Все обсуживали положение Петлина и причины самоубийства Неверова. Крыльцов же с сосредоточенным видом молчал, глядя перед собой остановившимися блестящими глазами.
— Мне муж говорил, что Неверов видел привиденья еще в Петропавловке, — сказала Ранцева.
— Да, поэт, фантазер, такие люди не выдерживают одиночки, — сказал Новодворов. — Я вот, когда попадал в одиночку, не позволял воображению работать, а самым систематическим образом распределял свое время. От этого всегда и переносил хорошо.
— Чего не переносить? Я так часто просто рад бывал, когда посадят, — сказал Набатов бодрым голосом, очевидно желая разогнать мрачное настроение. — То всего боишься: и что сам попадешься, и других запутаешь, и дело испортишь, а как посадят — конец ответственности, отдохнуть можно. Сиди себе да покуривай.
— Ты его близко знал? — спросила Марья Павловна, беспокойно взглядывая на вдруг изменившееся, осунувшееся лицо Крыльцова.

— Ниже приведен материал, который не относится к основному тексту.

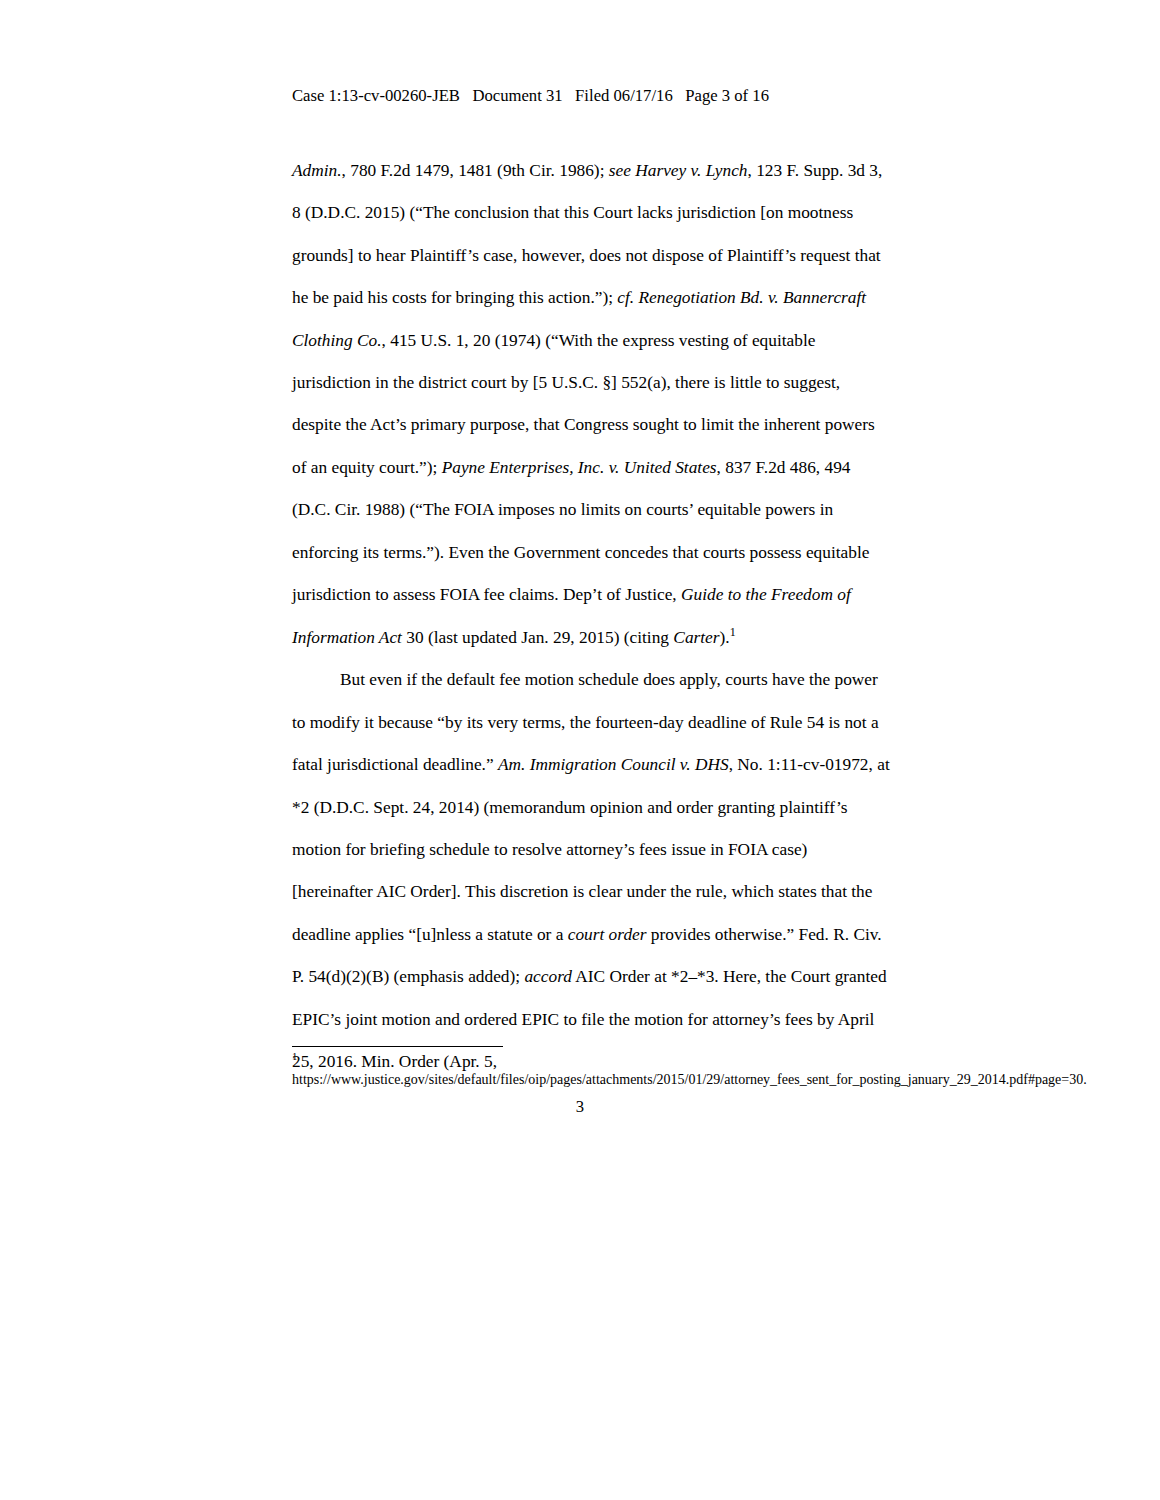Case 1:13-cv-00260-JEB Document 31 Filed 06/17/16 Page 3 of 16
Admin., 780 F.2d 1479, 1481 (9th Cir. 1986); see Harvey v. Lynch, 123 F. Supp. 3d 3, 8 (D.D.C. 2015) (“The conclusion that this Court lacks jurisdiction [on mootness grounds] to hear Plaintiff’s case, however, does not dispose of Plaintiff’s request that he be paid his costs for bringing this action.”); cf. Renegotiation Bd. v. Bannercraft Clothing Co., 415 U.S. 1, 20 (1974) (“With the express vesting of equitable jurisdiction in the district court by [5 U.S.C. §] 552(a), there is little to suggest, despite the Act’s primary purpose, that Congress sought to limit the inherent powers of an equity court.”); Payne Enterprises, Inc. v. United States, 837 F.2d 486, 494 (D.C. Cir. 1988) (“The FOIA imposes no limits on courts’ equitable powers in enforcing its terms.”). Even the Government concedes that courts possess equitable jurisdiction to assess FOIA fee claims. Dep’t of Justice, Guide to the Freedom of Information Act 30 (last updated Jan. 29, 2015) (citing Carter).1
But even if the default fee motion schedule does apply, courts have the power to modify it because “by its very terms, the fourteen-day deadline of Rule 54 is not a fatal jurisdictional deadline.” Am. Immigration Council v. DHS, No. 1:11-cv-01972, at *2 (D.D.C. Sept. 24, 2014) (memorandum opinion and order granting plaintiff’s motion for briefing schedule to resolve attorney’s fees issue in FOIA case) [hereinafter AIC Order]. This discretion is clear under the rule, which states that the deadline applies “[u]nless a statute or a court order provides otherwise.” Fed. R. Civ. P. 54(d)(2)(B) (emphasis added); accord AIC Order at *2–*3. Here, the Court granted EPIC’s joint motion and ordered EPIC to file the motion for attorney’s fees by April 25, 2016. Min. Order (Apr. 5,
1 https://www.justice.gov/sites/default/files/oip/pages/attachments/2015/01/29/attorney_fees_sent_for_posting_january_29_2014.pdf#page=30.
3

— Неверов фантазер? — заговорил вдруг Крыльцов, задыхаясь, точно он долго кричал или пел. — Неверов — это был такой человек, которых, как наш швейцар говорил, мало земля родит… Да… это был весь хрустальный человек, всего насквозь видно. Да… он не то что солгать — не мог притворяться. Не то что тонкокожий, он точно весь был ободранный, и все нервы наружу. Да… сложная, богатая натура, не такая… Ну, да что говорить!.. — Он помолчал. — Мы спорим, что лучше, — злобно хмурясь, сказал он, — прежде образовать народ, а потом изменить формы жизни, или прежде изменить формы жизни, и потом — как бороться: мирной пропагандой, террором? Спорим, да. А они не спорят, они знают свое дело, им совершенно все равно, погибнут, не погибнут десятки, сотни людей, да каких людей! Напротив, им именно нужно, чтобы погибли лучшие. Да, Герцен говорил*, что, когда декабристов вынули из обращения, понизили общий уровень. Еще бы не понизили! Потом вынули из обращения самого Герцена и его сверстников. Теперь Неверовых…
— Всех не уничтожат, — своим бодрым голосом сказал Набатов. — Всё на развод останутся.
— Нет, не останутся, коли мы будем жалеть их, — возвышая голос и не давая перебить себя, сказал Крыльцов. — Дай мне папироску.
— Да ведь нехорошо тебе, Анатолий, — сказала Марья Павловна, — пожалуйста, не кури.
— Ах, оставь, — сердито сказал он и закурил, но тотчас же закашлялся; его стало тянуть как бы на рвоту. Отплевавшись, он продолжал: — Не то мы делали, нет, не то. Не рассуждать, а всем сплотиться… и уничтожать их. Да.
— Да ведь они тоже люди, — сказал Нехлюдов.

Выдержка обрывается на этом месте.